Monox D. I-Fly 11-07-19 04:17 AM

Re: Rages
 
Quote:

Originally Posted by Daniel1970 (Post 2021434)
The app is called "Ten Percent". It used to be called "10% Happier". It's a mindfulness app I got for my iPhone. I don't work for them, I just found it makes mindfulness/meditation practice easy and convenient.

D.

Is it available for free at Google Playstore?

Daniel1970 11-08-19 10:41 AM

Re: Rages
 
Quote:

Originally Posted by Monox D. I-Fly (Post 2021449)
Is it available for free at Google Playstore?

I don't know - it's available for free on the iPhone's store (the name escapes me right now, Apple store or iTunes or whatever) There's a lot of free content, and then the more advanced courses require a subscription. I used it for free for over a year and then took the plunge.

Just do a search for "Ten Percent" on the Google Playstore and see if it's available.

D.

Monox D. I-Fly 11-12-19 09:52 PM

Re: Rages
 
Quote:

Originally Posted by Daniel1970 (Post 2021473)
I don't know - it's available for free on the iPhone's store (the name escapes me right now, Apple store or iTunes or whatever) There's a lot of free content, and then the more advanced courses require a subscription. I used it for free for over a year and then took the plunge.

Just do a search for "Ten Percent" on the Google Playstore and see if it's available.

D.


I did it and after checking it, I'm not really interested so I skipped it.

Urobouros 01-08-20 06:50 PM

Re: Rages
 
I use mindfulness exercises but also have found that playing guitar, exercise and carving are excellent outlets. There's something deeply satisfying about wailing on a chunk of wood when I'm worked up!

Rebelyell 01-08-20 08:24 PM

Re: Rages
 
I try to channel it by cleaning,or like others say playing guitar exercising etc.helps when I take my meds on a regular basis,boy that was hard to admit n kind of embarrassing..

Kunga Dorji 01-09-20 09:19 PM

Re: Rages
 
Quote:

Originally Posted by Kunga Dorji (Post 2021411)
One thing that I have learned from my personal experience and also from using mindfulness with others, is that we are often wrong about the causation.
Ie we feel threatened and we react-- then needing to "make up an excuse for the way we acted. I think this is something I learned from Prof Dan Siegel.

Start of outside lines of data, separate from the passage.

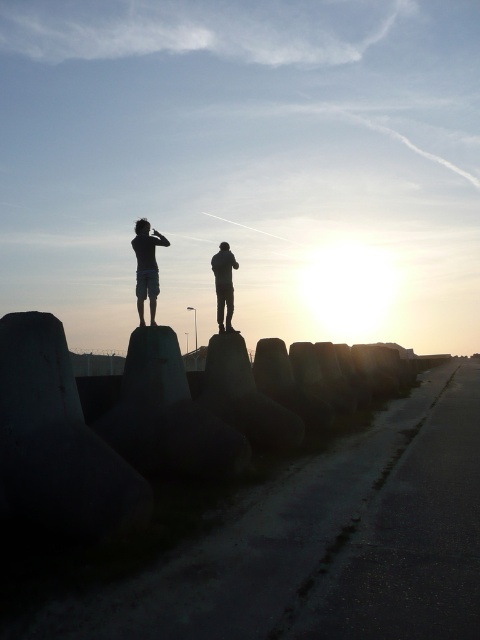
Question: Which of these objects is positioned closest to the silhouette human at center?

Choices:
 (A) silhouette figures at center
 (B) silhouette figure at center

Answer: (A)

Question: Is silhouette figures at center further to camera compared to silhouette figure at center?

Choices:
 (A) yes
 (B) no

Answer: (B)

Question: Which point is closer to the camera taking this photo?

Choices:
 (A) (143, 243)
 (B) (156, 276)
 (C) (225, 285)

Answer: (A)

Question: Which object appears closest to the camera in this image?

Choices:
 (A) silhouette figure at center
 (B) silhouette human at center

Answer: (B)

Question: Where is silhouette figures at center located in relation to silhouette figure at center in the image?

Choices:
 (A) right
 (B) left

Answer: (B)

Question: Can you confirm if silhouette figures at center is bigger than silhouette figure at center?

Choices:
 (A) yes
 (B) no

Answer: (A)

Here he talks about the "downstairs brain" firing off too much.
The trick is that we do not know that this process is happening.
This talk is brillant

Mindfulness is a difficult skill to use effectively, and I think that it is much better to seek formal training rather than use an app.

I forgot the link(s)
http://www.youtube.com/watch?v=G0T_2NNoC68


and




http://www.youtube.com/watch?v=FXxrJEnIboM

Kunga Dorji 01-09-20 09:29 PM

Re: Rages
 
One thing to be aware of in this area is that to be truly effective you need to stay with it long enough.
The sympathetic (stress _ response, once activated takes about 20 minutes to settle, and while it is active it will drag your attention back to negative thoughts and feed itself.
That is why a long enough period of meditation is required to calm things down properly.
Unless you get to that point the agitation might resume.
However, our memories are "filed" according to emotional state- so they may trigger recall of some difficult event that still carries that emotional charge, and that winds you up even more.

You end up in a loop.

Drogheda98 01-11-20 04:31 PM

Re: Rages
 
well, when I get frustrated I try to remember a good time for self soothing, doesn't matter with who, even if it's just a weird but good memory of me defeating super Mario bro's or something.

if you want my actual advice, knowledge from my own therapy, and it might not be the same thing for you, try to imagine in your head your own mother, father, and self, and remember the best time and worst time at the same time.

that good time with either of them, is your good place to go to when the switch get's flipped the wrong way.